Why fresh local meals beat shipping frozen food across an ocean
It is natural to want the tastes of home, and some families consider shipping frozen confinement meals from Taiwan or Hong Kong. I gently steer people away from this.
Frozen food carried across an ocean is expensive and slow, and the cold chain is fragile — once it lapses, food safety becomes a real concern for a recovering mother and a newborn. More than that, the soul of Cantonese confinement food is the daily warm soup, slow-simmered and served fresh. That simply cannot be frozen, shipped, and reheated without losing what makes it healing.
Freshly cooked meals, made locally each morning, solve all of this at once. They are safe, they are warm, and they arrive without anyone in the household lifting a pot. This is exactly the work I do — cooking fresh Cantonese confinement meals daily and delivering them across Greater Vancouver, including Richmond, Burnaby, and Vancouver. The educational companion to that service is our flagship guide to Cantonese confinement meals, which walks through what to eat week by week.
How do you adapt TW and HK traditions to life in Canada?
The reassuring truth is that most of the tradition travels well.
Ingredients are here. Ginger, red dates, goji berries, dried longan, and the herbs used in confinement soups are all readily found in Greater Vancouver, especially in Richmond’s Asian grocers. You will not have to compromise on the foundations.
The climate asks for small tweaks. Vancouver’s cool, damp months suit warming confinement food beautifully, though a heated, draught-free room matters more here than in a Taipei summer. In warmer weeks we lighten the richer dishes a little.
The support network is smaller, so lean on structure. Without a large extended family nearby, a dependable meal service and one or two trusted helpers carry the load that a whole household might at home. Planned well, a smaller circle works wonderfully.
You can do this from afar
If you are reading this from Taipei or Hong Kong, perhaps months before the due date, I want to leave you with one thought — this is very doable, and you are not the first family to do it. Thousands have arrived, rested, eaten well, and recovered in Greater Vancouver with their traditions intact.
And if you are the grandparent quietly arranging all of this for your daughter or daughter-in-law, thank you. Settling the care, the kitchen, and the meals before the baby arrives is one of the kindest gifts you can give. When the time comes, the warm soup will be there each day, and you can simply be present for the parts that matter most.
Frequently asked questions
What does confinement (坐月子) look like far from home?

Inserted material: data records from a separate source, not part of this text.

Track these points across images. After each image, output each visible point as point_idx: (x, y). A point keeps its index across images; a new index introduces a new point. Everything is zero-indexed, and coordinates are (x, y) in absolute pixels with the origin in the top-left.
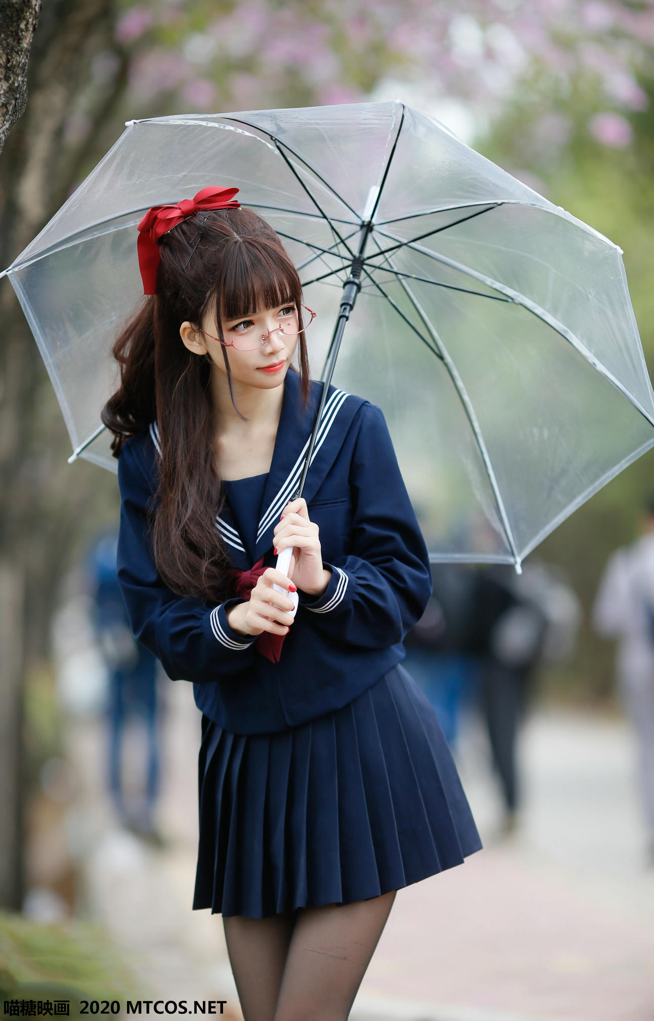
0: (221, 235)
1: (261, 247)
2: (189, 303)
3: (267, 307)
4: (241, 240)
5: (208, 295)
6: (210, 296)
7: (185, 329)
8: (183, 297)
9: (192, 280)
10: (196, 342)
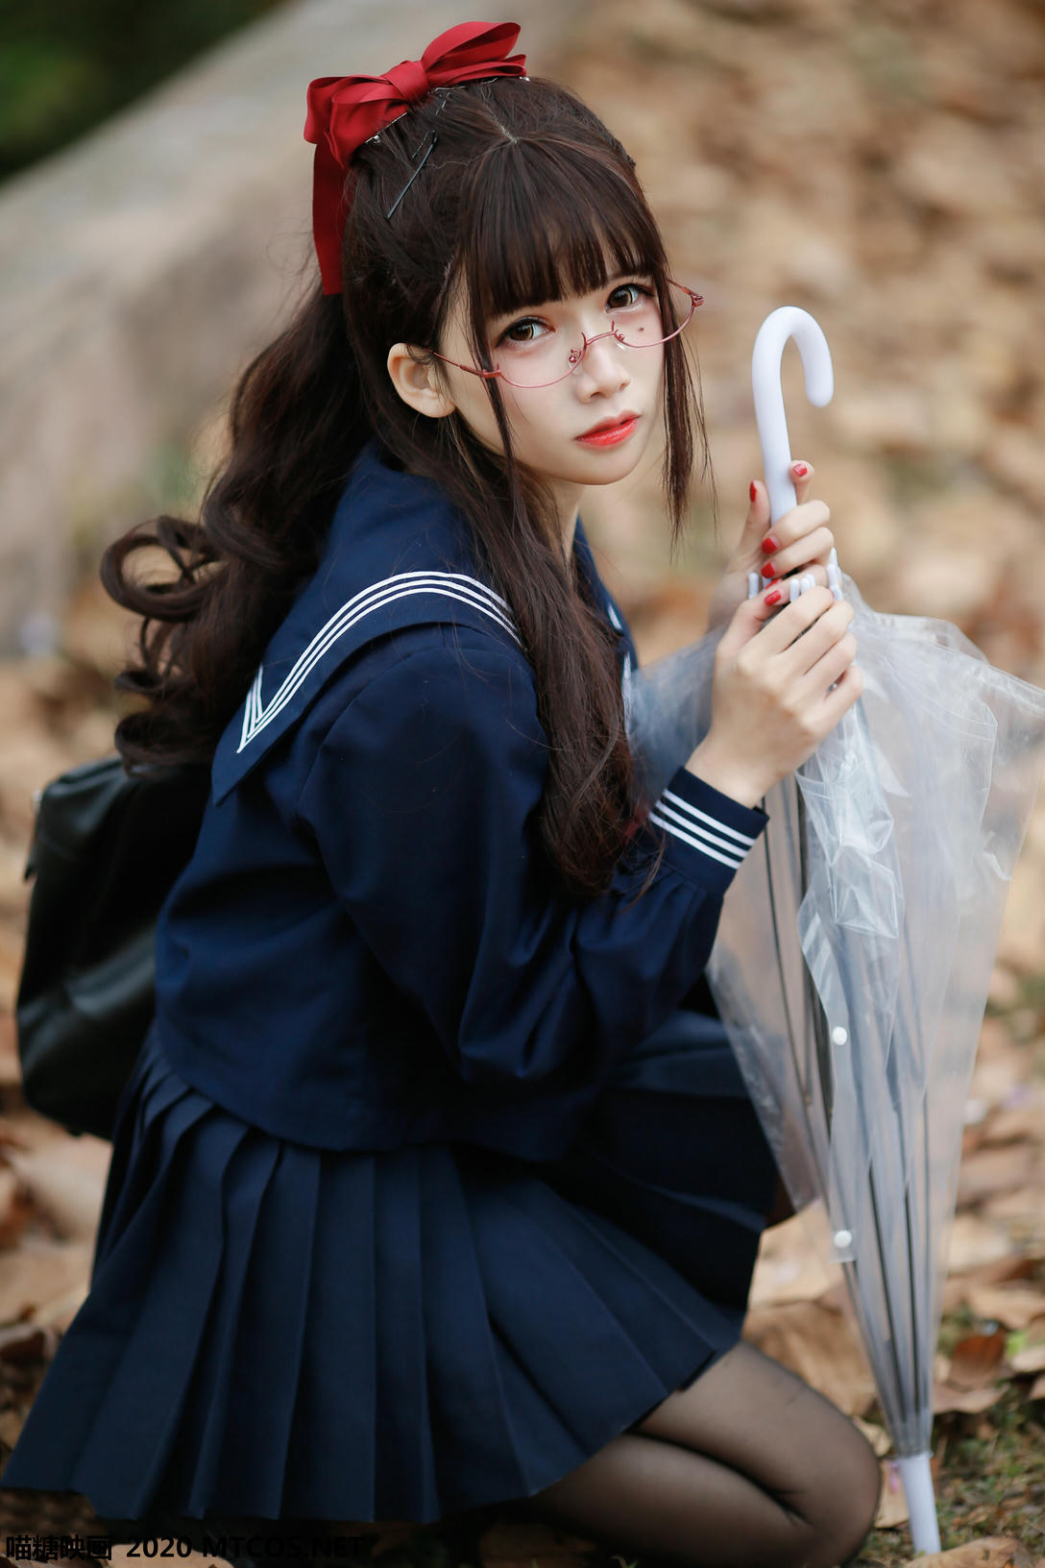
0: (472, 132)
1: (558, 152)
2: (406, 292)
3: (579, 288)
4: (514, 140)
5: (447, 273)
6: (452, 276)
7: (398, 360)
8: (394, 281)
9: (406, 240)
10: (432, 389)
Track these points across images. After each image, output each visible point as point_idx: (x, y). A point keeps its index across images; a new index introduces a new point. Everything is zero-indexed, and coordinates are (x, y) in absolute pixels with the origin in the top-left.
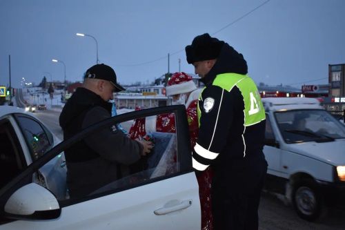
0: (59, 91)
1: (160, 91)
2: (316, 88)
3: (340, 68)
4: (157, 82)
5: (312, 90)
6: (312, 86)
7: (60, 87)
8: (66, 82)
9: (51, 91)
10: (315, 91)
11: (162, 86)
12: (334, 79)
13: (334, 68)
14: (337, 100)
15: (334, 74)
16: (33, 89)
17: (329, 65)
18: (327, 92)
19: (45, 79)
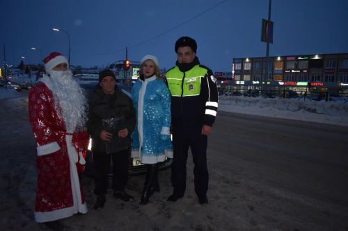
0: (34, 72)
2: (224, 74)
3: (240, 61)
5: (222, 76)
6: (222, 73)
7: (36, 69)
9: (27, 72)
10: (224, 76)
11: (115, 69)
12: (236, 69)
13: (236, 61)
14: (238, 83)
15: (236, 66)
16: (13, 70)
17: (234, 59)
19: (22, 62)
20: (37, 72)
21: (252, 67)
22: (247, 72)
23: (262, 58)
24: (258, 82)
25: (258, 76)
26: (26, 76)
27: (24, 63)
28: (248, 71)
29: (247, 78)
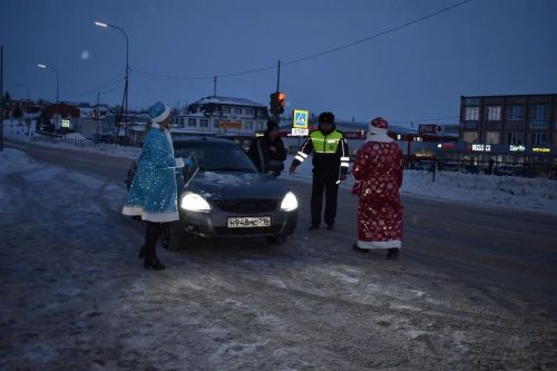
0: (31, 115)
1: (198, 122)
2: (440, 129)
3: (478, 102)
4: (192, 108)
5: (434, 132)
6: (434, 126)
7: (35, 110)
8: (41, 102)
10: (439, 134)
11: (200, 114)
12: (467, 118)
13: (468, 101)
14: (475, 148)
15: (468, 111)
18: (457, 135)
19: (7, 95)
20: (37, 115)
21: (503, 114)
22: (493, 126)
23: (528, 96)
24: (522, 148)
25: (518, 135)
26: (16, 122)
27: (13, 98)
28: (494, 122)
29: (493, 136)
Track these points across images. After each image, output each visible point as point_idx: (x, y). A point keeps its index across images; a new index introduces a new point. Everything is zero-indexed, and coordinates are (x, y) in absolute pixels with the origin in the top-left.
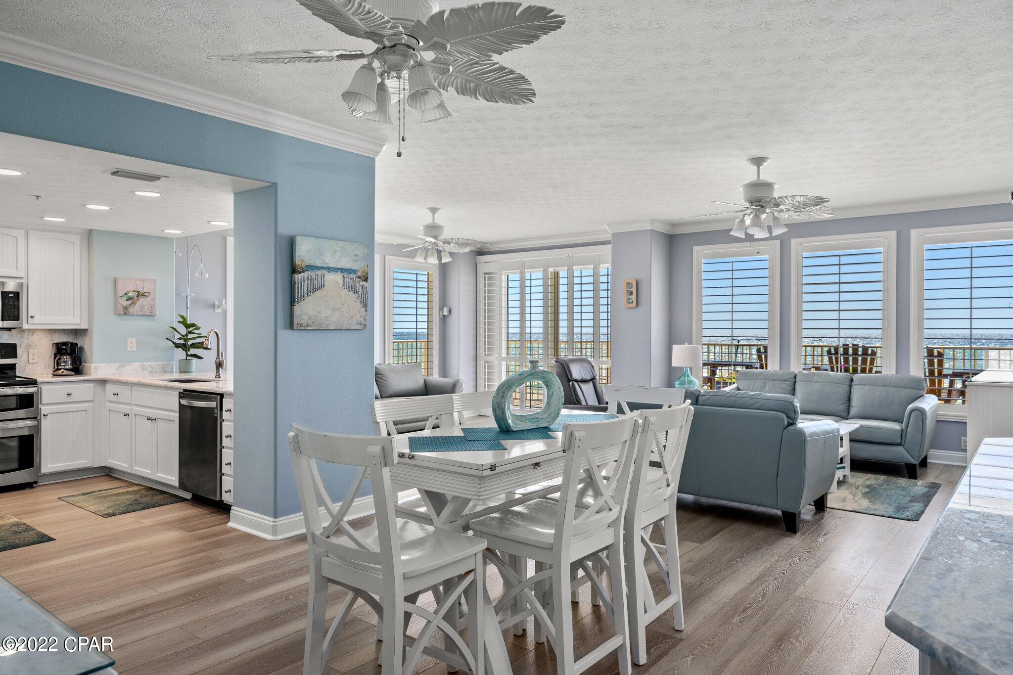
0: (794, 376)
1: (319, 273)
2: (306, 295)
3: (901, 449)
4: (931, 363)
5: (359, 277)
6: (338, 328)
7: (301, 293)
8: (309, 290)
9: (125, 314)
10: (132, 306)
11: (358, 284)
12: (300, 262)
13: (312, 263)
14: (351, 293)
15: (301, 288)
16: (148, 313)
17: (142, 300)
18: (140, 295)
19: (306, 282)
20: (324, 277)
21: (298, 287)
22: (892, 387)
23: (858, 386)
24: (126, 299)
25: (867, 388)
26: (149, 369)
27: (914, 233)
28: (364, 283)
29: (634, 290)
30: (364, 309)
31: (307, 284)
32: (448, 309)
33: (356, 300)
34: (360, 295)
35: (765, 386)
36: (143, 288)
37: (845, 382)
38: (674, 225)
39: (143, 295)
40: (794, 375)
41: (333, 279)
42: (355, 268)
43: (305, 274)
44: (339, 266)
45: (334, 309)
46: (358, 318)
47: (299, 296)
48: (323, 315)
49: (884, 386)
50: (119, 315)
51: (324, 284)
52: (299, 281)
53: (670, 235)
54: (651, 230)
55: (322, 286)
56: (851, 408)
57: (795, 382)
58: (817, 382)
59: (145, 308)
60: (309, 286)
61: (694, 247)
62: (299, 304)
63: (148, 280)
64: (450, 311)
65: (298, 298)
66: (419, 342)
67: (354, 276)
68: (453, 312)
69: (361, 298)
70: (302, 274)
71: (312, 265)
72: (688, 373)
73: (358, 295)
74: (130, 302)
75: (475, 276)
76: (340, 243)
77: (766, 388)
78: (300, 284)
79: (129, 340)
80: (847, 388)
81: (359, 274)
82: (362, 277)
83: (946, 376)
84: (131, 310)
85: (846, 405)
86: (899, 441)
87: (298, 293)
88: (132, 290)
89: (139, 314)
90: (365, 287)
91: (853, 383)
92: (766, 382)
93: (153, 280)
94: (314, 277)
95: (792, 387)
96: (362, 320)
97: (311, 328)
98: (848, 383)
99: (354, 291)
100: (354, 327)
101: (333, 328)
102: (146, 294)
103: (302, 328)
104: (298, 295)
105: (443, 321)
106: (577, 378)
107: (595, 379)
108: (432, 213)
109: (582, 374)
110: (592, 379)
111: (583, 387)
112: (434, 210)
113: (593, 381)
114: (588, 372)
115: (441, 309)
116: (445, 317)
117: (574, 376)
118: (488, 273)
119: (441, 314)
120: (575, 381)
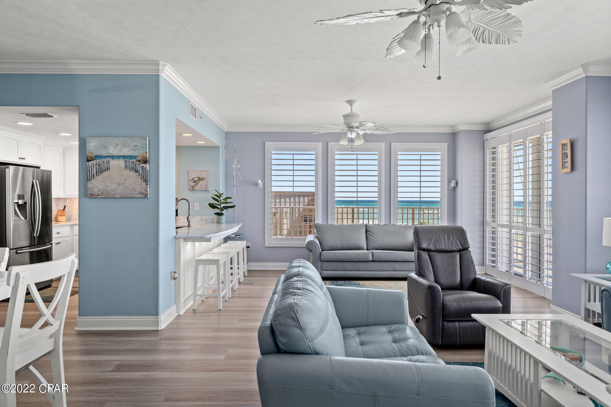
1: (105, 160)
2: (95, 175)
5: (139, 161)
6: (123, 197)
7: (92, 174)
8: (98, 172)
9: (193, 190)
10: (196, 185)
11: (138, 166)
12: (90, 154)
13: (99, 153)
14: (132, 173)
15: (91, 171)
16: (204, 189)
17: (201, 183)
18: (200, 179)
19: (95, 167)
20: (109, 162)
21: (89, 170)
24: (193, 182)
26: (205, 220)
28: (143, 165)
29: (569, 152)
30: (145, 183)
31: (96, 168)
32: (455, 181)
33: (137, 177)
34: (141, 174)
36: (202, 176)
39: (202, 179)
41: (117, 164)
42: (135, 155)
43: (94, 162)
44: (121, 154)
45: (119, 184)
46: (139, 189)
47: (91, 176)
48: (109, 188)
50: (190, 190)
51: (109, 167)
52: (90, 166)
54: (586, 76)
55: (108, 169)
59: (203, 187)
60: (98, 169)
62: (91, 181)
63: (204, 171)
64: (457, 184)
65: (90, 177)
66: (422, 208)
67: (135, 160)
68: (460, 184)
69: (142, 175)
70: (92, 162)
71: (99, 155)
73: (139, 174)
74: (195, 183)
75: (483, 152)
76: (121, 139)
78: (90, 168)
79: (196, 204)
81: (139, 159)
82: (141, 160)
84: (195, 188)
87: (90, 174)
88: (196, 177)
89: (199, 190)
90: (145, 167)
93: (207, 171)
94: (101, 163)
96: (143, 191)
97: (100, 197)
99: (135, 171)
100: (136, 196)
101: (119, 197)
102: (203, 179)
103: (93, 197)
104: (89, 175)
105: (453, 191)
106: (429, 248)
107: (467, 250)
108: (350, 105)
109: (440, 244)
110: (460, 251)
111: (438, 257)
112: (350, 102)
113: (462, 252)
114: (454, 242)
115: (449, 182)
116: (454, 188)
117: (424, 246)
118: (493, 148)
119: (450, 186)
120: (424, 250)
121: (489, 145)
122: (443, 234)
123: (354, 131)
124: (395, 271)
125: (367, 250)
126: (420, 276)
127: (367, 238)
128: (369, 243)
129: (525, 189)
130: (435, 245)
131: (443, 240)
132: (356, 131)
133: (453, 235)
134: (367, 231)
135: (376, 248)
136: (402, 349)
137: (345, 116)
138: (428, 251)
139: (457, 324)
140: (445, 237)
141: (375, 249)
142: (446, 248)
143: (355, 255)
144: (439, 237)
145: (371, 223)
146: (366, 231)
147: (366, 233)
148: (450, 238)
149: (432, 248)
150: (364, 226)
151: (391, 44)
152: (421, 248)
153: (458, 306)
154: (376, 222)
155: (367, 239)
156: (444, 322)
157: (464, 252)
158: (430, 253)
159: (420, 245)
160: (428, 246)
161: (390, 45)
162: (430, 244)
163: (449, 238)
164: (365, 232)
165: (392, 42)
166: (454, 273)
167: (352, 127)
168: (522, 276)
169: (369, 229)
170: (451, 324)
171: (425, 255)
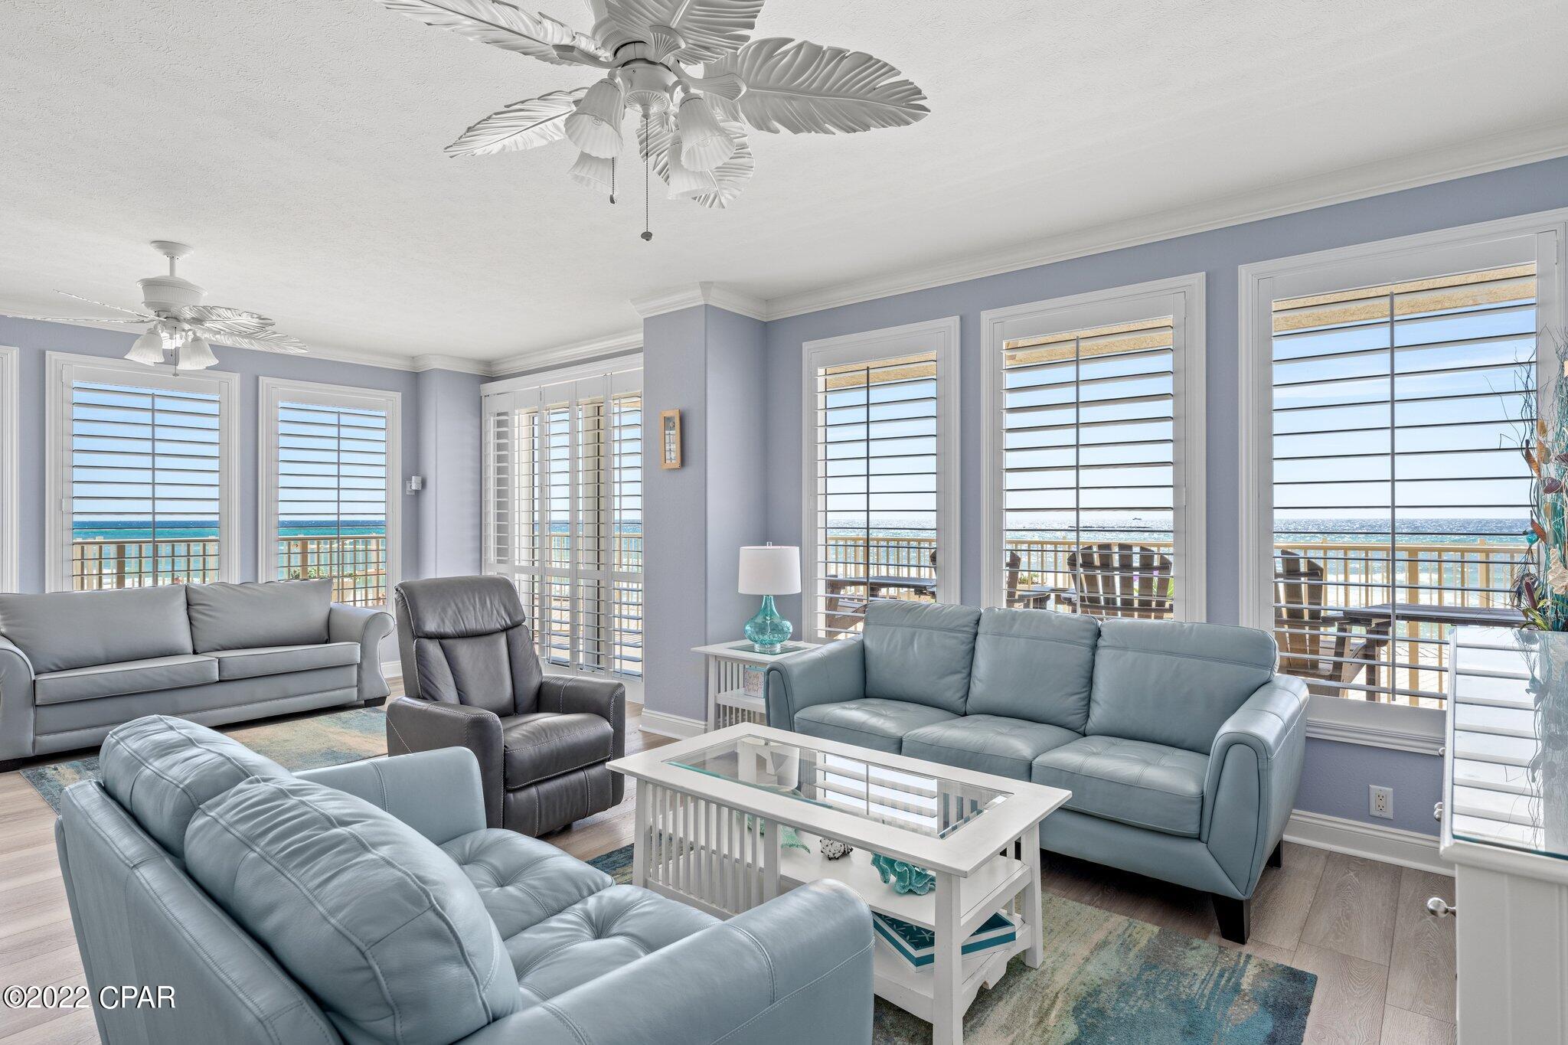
0: (976, 618)
3: (1198, 850)
4: (1293, 592)
22: (1189, 656)
23: (1109, 651)
25: (1130, 656)
27: (1246, 274)
29: (675, 433)
32: (420, 478)
35: (911, 642)
37: (1082, 638)
38: (768, 301)
40: (974, 617)
49: (1171, 653)
53: (766, 323)
54: (706, 305)
56: (1092, 704)
57: (976, 634)
58: (1018, 637)
61: (804, 344)
64: (424, 483)
68: (430, 484)
72: (771, 610)
75: (479, 419)
77: (913, 647)
80: (1086, 653)
83: (1329, 621)
85: (1082, 695)
86: (1193, 829)
91: (1101, 642)
92: (913, 635)
95: (971, 645)
98: (1089, 642)
105: (414, 502)
106: (442, 630)
107: (519, 627)
108: (167, 254)
109: (465, 619)
110: (506, 630)
111: (464, 651)
112: (169, 248)
113: (510, 632)
114: (495, 612)
115: (406, 479)
116: (417, 493)
117: (431, 626)
118: (499, 415)
119: (408, 489)
120: (430, 637)
121: (492, 406)
122: (471, 596)
123: (184, 330)
124: (285, 697)
125: (195, 652)
126: (427, 699)
127: (193, 622)
128: (198, 634)
129: (573, 498)
130: (455, 622)
131: (472, 609)
132: (190, 330)
133: (492, 597)
134: (192, 602)
135: (222, 647)
136: (540, 893)
137: (151, 285)
138: (440, 637)
139: (533, 791)
140: (475, 602)
141: (219, 648)
142: (478, 627)
143: (165, 673)
144: (463, 603)
145: (196, 581)
146: (188, 604)
147: (188, 608)
148: (485, 603)
149: (449, 629)
150: (180, 591)
151: (489, 118)
152: (423, 632)
153: (537, 750)
154: (212, 578)
155: (191, 623)
156: (509, 794)
157: (516, 629)
158: (445, 642)
159: (422, 627)
160: (439, 627)
161: (484, 120)
162: (444, 622)
163: (483, 604)
164: (185, 606)
165: (496, 114)
166: (497, 679)
167: (177, 319)
168: (568, 664)
169: (194, 598)
170: (522, 795)
171: (433, 649)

It looks much the same in its spirit — rest, warmth, and nourishing food for the first 30 to 40 days — but the logistics change. Far from your own mother and the helpers you'd lean on at home, you plan the support deliberately instead of assuming it. That means lining up postpartum help, a place with a kitchen, and a reliable source of fresh confinement meals before the baby arrives.
Should we ship frozen confinement food from Taiwan or Hong Kong?
We gently suggest not relying on it. Shipping frozen meals across an ocean is costly, slow, and raises food-safety concerns once the cold chain breaks. Warm soups don't travel. Freshly cooked Cantonese confinement meals, made locally each day in Greater Vancouver, are safer, warmer, and far easier on a tired new family.
How far ahead should we start planning?
Earlier is calmer. Many overseas families begin arranging maternity care and a place to stay in the second trimester, and confirm postpartum support and confinement meals well before the due date. The first 40 days fill up fast, so having the care and the kitchen settled in advance removes most of the stress.
Can we keep our Taiwanese or Hong Kong confinement traditions in Canada?
Yes, and most of it carries over beautifully. Ingredients like ginger, red dates, goji and the herbs used in confinement soups are all available in Greater Vancouver, especially in Richmond. We adapt for the local climate, smaller family support networks, and Canadian kitchens, while keeping the heart of the tradition intact.